François Bayrou commence à avoir l'habitude. En janvier dernier, c'est en organisant un conclave des retraites qui devait poser tous les sujets "sans totem ni tabou" sur la table que le Premier ministre était parvenu à obtenir un accord de non-censure avec les socialistes. Sans eux, impossible de récolter 289 voix à l'Assemblée pour parvenir à faire tomber le centriste.
Le petit poucet: une méthode efficace avec le PS
Autant dire que le centriste ne s'est pas pressé et a tout fait pour faire durer cette bienveillance du parti à la rose. Il a ainsi d'abord demandé à la Cour des comptes un rapport sur la situation financière des systèmes des retraites qui avait pris un mois.
Puis les rencontres avec les partenaires sociaux avaient été fixées pour une durée de trois mois à partir du mois de mars, trois mois où le Premier ministre se savait protégé d'une possible censure du PS.

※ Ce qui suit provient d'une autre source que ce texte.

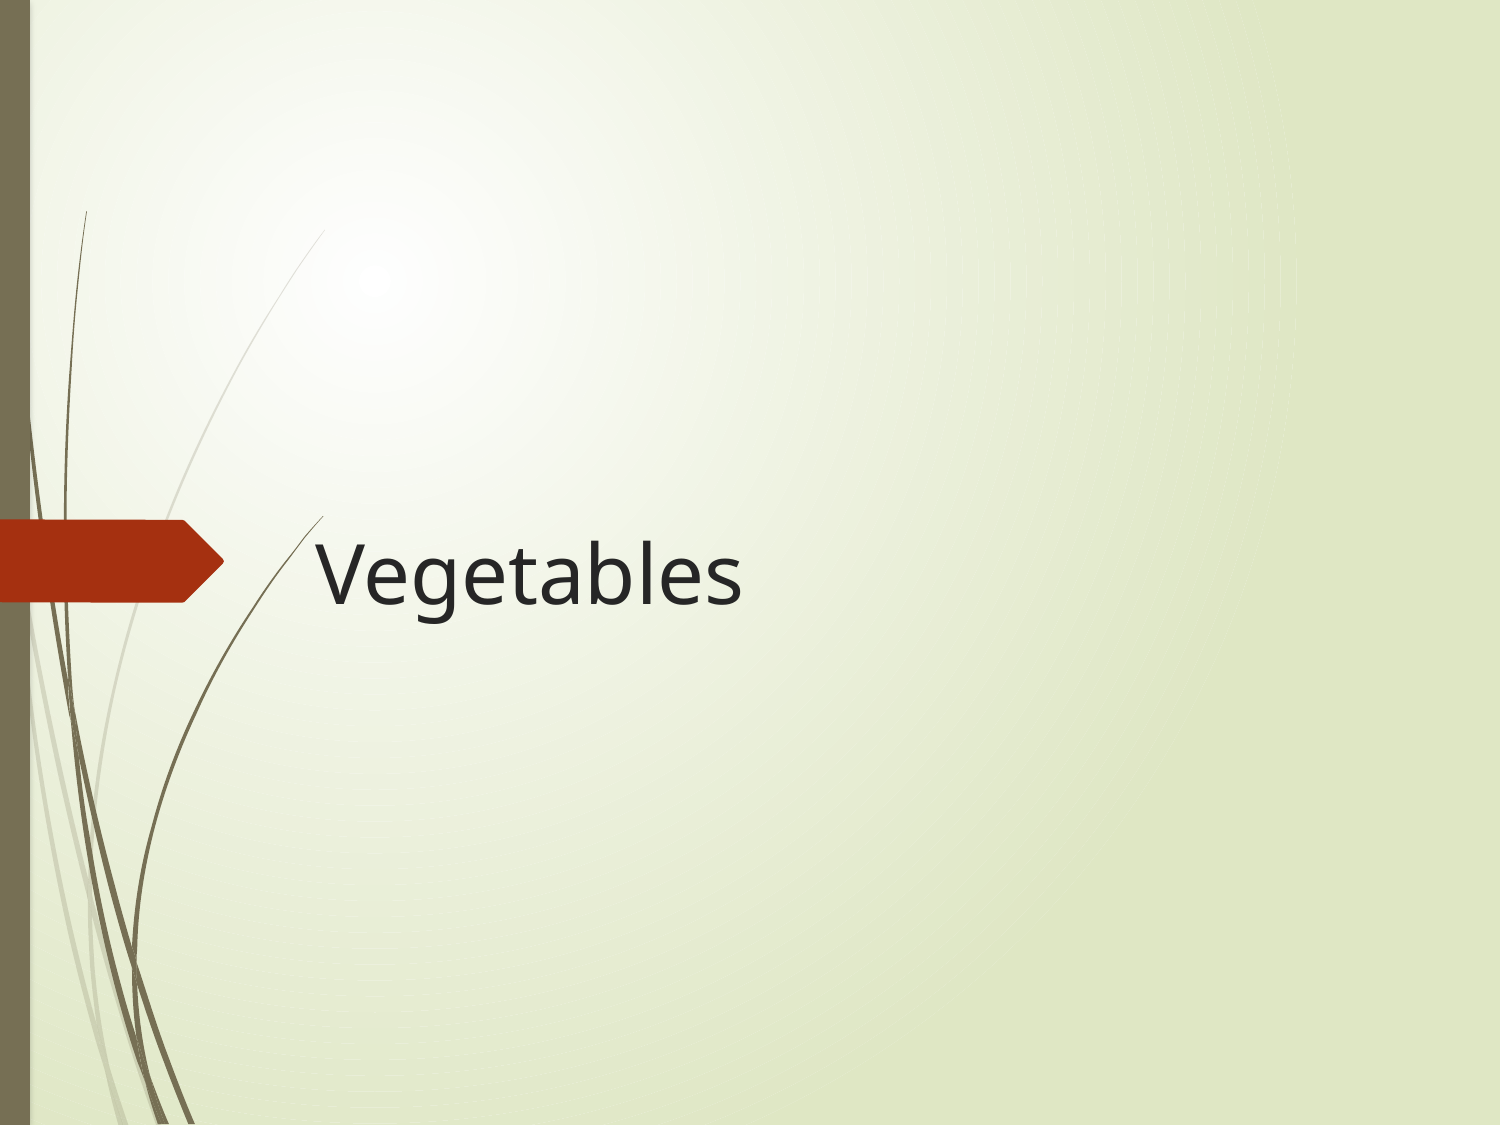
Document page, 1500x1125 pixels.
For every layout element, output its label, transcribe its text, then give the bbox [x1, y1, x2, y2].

Et puis quand le conclave a tourné au fiasco, François Bayrou a encore accordé quelques jours aux syndicats et au patronat avant de reprendre la main lors d'une conférence de presse. Il avait alors salué des "progrès immenses" sur les retraites des femmes par exemple, sans guère convaincre le PS qui avait décidé dans la foulée de déposer une motion de censure.
"Cette façon de laisser la montre tourner n'est peut-être pas très prestigieuse comme façon de tenir à Matignon mais à la fin, ça marche. C'est déjà pas si mal", philosophe un proche du Premier ministre.
"Vous allez voir qu'il va nous ressortir du chapeau quelque chose du même acabit dans les prochains mois", sourit de son côté un député LR.
L'hypothèse n'a rien d'impossible: jeudi dernier, François Bayrou a annoncé sur LCI une grande conférence sociale à la rentrée et un "possible" texte sur le travail qui pourrait séduire les socialistes. Mais la méthode commence à agacer, comme sur l'organisation des législatives à la proportionnelle.
"Ça devait être cette année au mois de juin, ça devrait être ensuite au mois de septembre, puis au mois de janvier 2026. Maintenant, François Bayrou annonce un référendum. Ce n'est pas sérieux", s'agace le député RN Sébastien Chenu.
Conclusion d'un député Modem: "ça se trouve, on va tenir comme ça jusqu'à la présidentielle".